Confirming the robust funding line of the 2016 defence white paper, the defence budget would continue to grow past 2% of GDP, ‘and indeed at a faster rate than before the Covid-19 pandemic hit’.  The government had declared that Australia’s strategic circumstances had deteriorated significantly: ‘It states that the region is in the middle of the most consequential strategic realignment since World War II. That brings significant uncertainty and risk. The government regards robust military capabilities as essential to managing it.’

The DSU stated that a largely defensive force won’t deter attack, Hellyer noted. Instead, ‘new capabilities are needed to hold adversaries’ forces and infrastructure at risk from a greater distance. They include longer range strike weapons, cyber measures and area denial systems.’

Among the risks, Hellyer wrote, much of the planned force was still a long way off in the future. And Australia was confronting the industry policy trap of preferring industrial outcomes to military capability. Some of the hidden costs of continuous build programs were becoming more apparent. A key question, Hellyer concluded, was whether Defence could internalise the urgency, and change the way it did business:

We now have a plan that calls for speed, lateral thinking, innovation and partnerships—to be implemented by an organisation that’s slow, subject to groupthink, risk averse and reluctant to reach out. Adapting Defence to the demands of our new reality is going to be challenging, to say the least.

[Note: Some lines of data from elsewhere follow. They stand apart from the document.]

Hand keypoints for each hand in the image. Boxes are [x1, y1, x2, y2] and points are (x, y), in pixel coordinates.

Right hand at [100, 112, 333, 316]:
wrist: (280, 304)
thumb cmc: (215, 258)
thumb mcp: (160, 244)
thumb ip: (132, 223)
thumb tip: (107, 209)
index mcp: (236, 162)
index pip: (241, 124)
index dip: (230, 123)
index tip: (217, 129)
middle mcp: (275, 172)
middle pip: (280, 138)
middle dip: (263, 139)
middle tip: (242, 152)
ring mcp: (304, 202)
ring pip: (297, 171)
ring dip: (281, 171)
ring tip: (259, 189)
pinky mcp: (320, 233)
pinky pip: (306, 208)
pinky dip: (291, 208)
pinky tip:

In the 2021 budget, consolidated funding (including both the Department of Defence and the Australian Signals Directorate) was $44.6 billion, which represented real growth of 4.1%. Hellyer noted that it was the ninth straight year of real growth, and, according to the DSU funding model, that would continue until the end of the decade.

In 2020, defence cash hit 2.04% of GDP, meeting the government’s promise to restore the defence budget to 2% of GDP by 2020–21. In 2021, it was projected to reach 2.09%. Both the 2.04% and 2.09% numbers were ‘smaller than predicted a year ago, as GDP has recovered faster than expected. It’s a salutary lesson on why we shouldn’t obsess too much about small changes in percentages of GDP.’

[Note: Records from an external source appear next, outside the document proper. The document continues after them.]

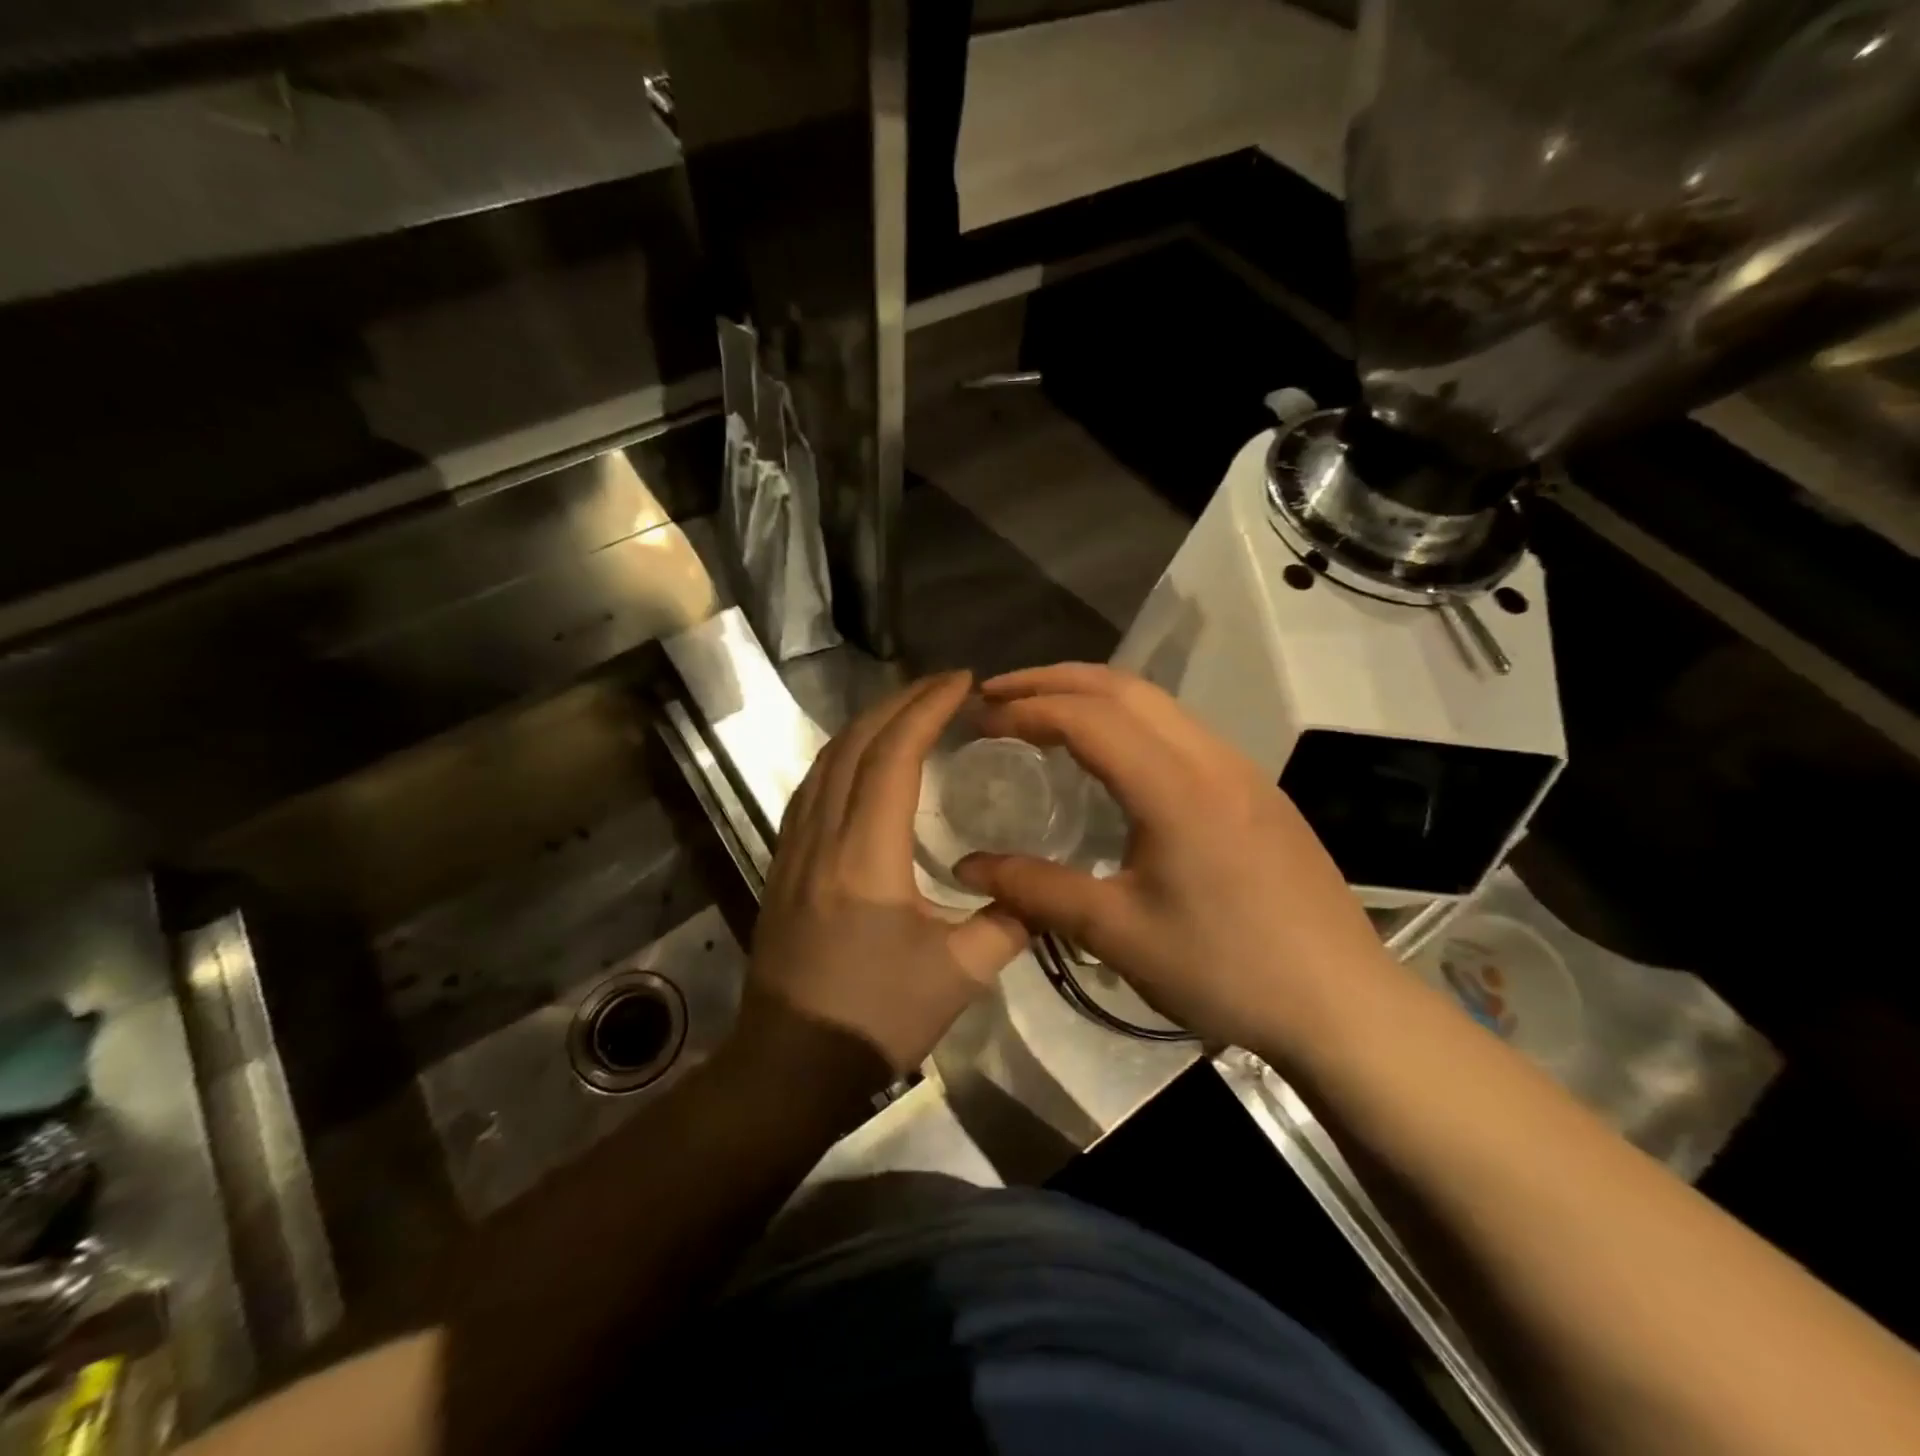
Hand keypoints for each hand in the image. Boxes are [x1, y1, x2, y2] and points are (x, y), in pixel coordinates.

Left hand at [737, 671, 1029, 1087]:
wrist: (789, 1064)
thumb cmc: (876, 1016)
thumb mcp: (959, 975)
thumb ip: (1008, 924)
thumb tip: (1040, 894)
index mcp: (866, 853)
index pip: (894, 755)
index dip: (927, 708)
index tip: (962, 682)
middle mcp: (823, 835)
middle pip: (855, 744)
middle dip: (899, 702)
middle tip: (942, 687)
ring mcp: (793, 848)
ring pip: (826, 762)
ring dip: (866, 725)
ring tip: (907, 712)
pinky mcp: (781, 865)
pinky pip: (811, 789)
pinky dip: (842, 757)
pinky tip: (862, 763)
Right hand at [954, 663, 1396, 1059]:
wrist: (1343, 1005)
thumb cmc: (1225, 970)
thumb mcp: (1118, 934)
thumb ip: (1036, 891)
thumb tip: (967, 867)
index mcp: (1175, 786)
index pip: (1087, 716)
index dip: (1026, 709)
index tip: (980, 720)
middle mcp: (1210, 757)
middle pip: (1122, 687)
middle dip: (1052, 680)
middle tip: (997, 695)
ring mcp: (1241, 769)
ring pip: (1157, 703)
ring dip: (1092, 694)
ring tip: (1042, 713)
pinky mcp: (1256, 790)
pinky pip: (1180, 730)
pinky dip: (1127, 720)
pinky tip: (1109, 756)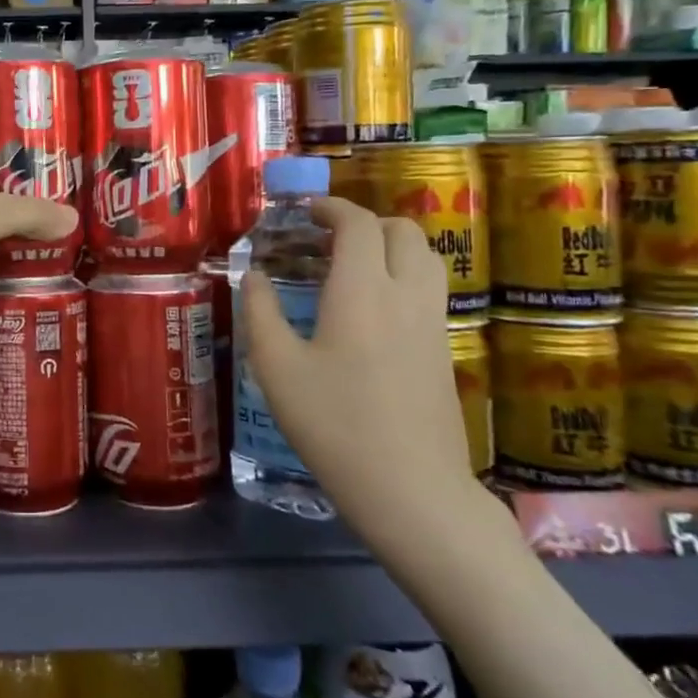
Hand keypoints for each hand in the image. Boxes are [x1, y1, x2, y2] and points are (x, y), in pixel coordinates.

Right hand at [240, 197, 487, 554]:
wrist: (411, 489)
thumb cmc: (333, 423)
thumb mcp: (276, 367)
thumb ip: (260, 311)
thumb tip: (254, 275)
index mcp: (362, 290)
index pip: (358, 224)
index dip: (331, 207)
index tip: (305, 211)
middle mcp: (405, 295)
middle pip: (403, 231)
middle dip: (365, 222)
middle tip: (326, 238)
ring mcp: (432, 323)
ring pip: (426, 257)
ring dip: (391, 245)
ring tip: (352, 265)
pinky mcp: (444, 350)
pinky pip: (429, 288)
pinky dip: (403, 274)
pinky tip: (371, 307)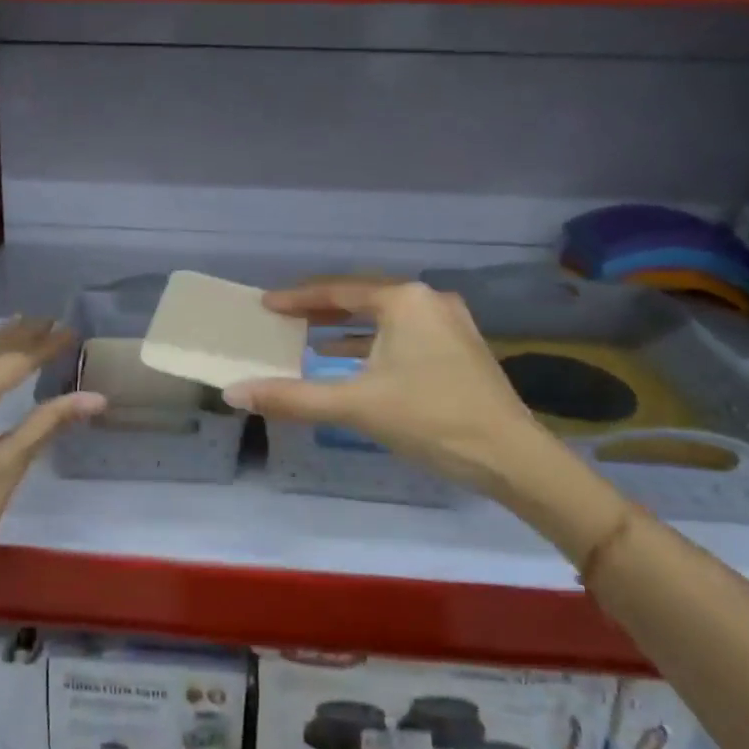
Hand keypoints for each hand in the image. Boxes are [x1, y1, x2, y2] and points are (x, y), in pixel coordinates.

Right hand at [224, 278, 564, 505]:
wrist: (513, 458)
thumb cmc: (431, 420)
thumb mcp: (356, 406)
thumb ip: (294, 397)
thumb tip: (235, 393)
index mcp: (404, 300)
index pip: (338, 290)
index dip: (298, 298)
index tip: (266, 304)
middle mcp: (429, 300)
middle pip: (363, 298)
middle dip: (321, 309)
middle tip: (283, 318)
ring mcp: (450, 323)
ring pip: (385, 317)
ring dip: (348, 326)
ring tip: (309, 335)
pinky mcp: (461, 347)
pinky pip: (404, 333)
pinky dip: (374, 342)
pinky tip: (354, 359)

Spending on military equipment, facilities, and information and communications technology had all set records, Hellyer said: ‘That’s quite an achievement in the middle of a pandemic.’

Drawing together issues of cash, kit and capability with the ticking strategic clock, Hellyer saw a ‘fundamental disconnect’ between strategic assessments and the capabilities of the force structure being planned and built:

The DSU emphasised the need for long-range strike capabilities that can impose cost on and deter a great-power adversary at distance. Yet the ADF’s strike cupboard is bare, and there’s no clear path to restock it quickly. Moreover, huge investment is planned in capabilities that appear to have minimal deterrent effect on a great-power adversary, such as up to $40 billion on heavy armoured vehicles.

Overall, the force structure and timelines for delivery are holdovers from previous strategic planning documents developed in circumstances that bear little resemblance to our current one.

Fundamental changes to concepts and force structure, such as making greater use of uncrewed and autonomous systems, are occurring only slowly.

The vast bulk of investment is still going into small numbers of exquisitely capable yet extremely expensive crewed platforms that take years, even decades, to design and manufacture and are potentially too valuable to lose. Defence needs to take more risk and invest more than half of one percent of its budget in R&D, particularly in distributed, autonomous technologies.

The government has delivered the steadily increasing funding it promised at the start of 2016. That was commendable, considering the economic impact of Covid-19. Yet, while Australia’s strategic circumstances had deteriorated since 2016, Defence’s funding model hadn’t changed, Hellyer concluded:

More funding is needed, but Defence will need to show that it can use it well to deliver capability rapidly. Over the decade, the government is providing $575 billion in funding to Defence, but in that time it won’t deliver a single new combat vessel.

Defence will need a ‘sense of urgency’ in confronting the complexities of kit, cash and capability.